Alors que la plupart des philosophies politiques modernes ont été « axées sur la théorie » – établissant des principes généraux de justice puis les appliquant – Robeyns adopte une approche « axée sur les problèmes », affirmant que le limitarianisme répond à deux exigences pressantes. Premièrement, le monde doit faire face à de nombreux « besoins urgents non satisfaits », tels que la pauvreté et le changement climatique. Elle soutient que « s’il y a des interventions… qui peuvent atténuer des besoins urgents non satisfaits et qui nécessitent des ressources financières, l’argent excédentaire devrait être utilisé pour répondre à ces besoins ». Et sur toute définition raisonnable de «l’argent excédentaire», la richesse excédentaire des milliardaires correspond à la description.
Deuxièmement, la possession de cette richesse excédentaire par les super-riches constitue une menace pour l’égalité politique qu’exige la démocratie. Des différentiels de richesse massifs sont incompatibles avec une société démocratique, puisque la richesse dévie le pouvoir vers ceux qui la possèdent et diminue l’agence politique de ceux qui n’en ont pas.

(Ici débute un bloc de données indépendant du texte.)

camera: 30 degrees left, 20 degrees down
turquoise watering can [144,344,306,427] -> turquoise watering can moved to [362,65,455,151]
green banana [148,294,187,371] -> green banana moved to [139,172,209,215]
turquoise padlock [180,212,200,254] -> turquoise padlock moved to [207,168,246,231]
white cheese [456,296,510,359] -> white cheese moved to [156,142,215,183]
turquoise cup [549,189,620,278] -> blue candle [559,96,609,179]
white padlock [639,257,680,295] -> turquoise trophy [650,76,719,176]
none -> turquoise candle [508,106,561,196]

Le limitarianisme n’est peut-être pas encore devenu un mot à la mode politique, mais il semble être en phase avec l’air du temps culturel. Il peut y avoir de bonnes raisons pragmatiques pour permettre aux gens de devenir riches, mais celles-ci ne justifient pas de permettre à ceux qui sont déjà riches de devenir encore plus riches. L’utilisation récente d’impôts exceptionnels sur les sociétés énergétiques a peut-être ouvert la voie à l’acceptation du principe plus large selon lequel il n’y a pas de droit fondamental à des revenus illimités.
Les démocraties partent à juste titre d’une présomption de liberté et ne la restreignent que lorsqu’il existe des justifications solides et convaincantes pour le faire. Mais une interdiction de milliardaire ne devrait pas être considérée comme une mesure extrême par quiconque reconnaît qu’il n’est possible de devenir extrêmement riche qu’en extrayant plus de richesses de la société que vous ne pourriez jamais créer par vous-même.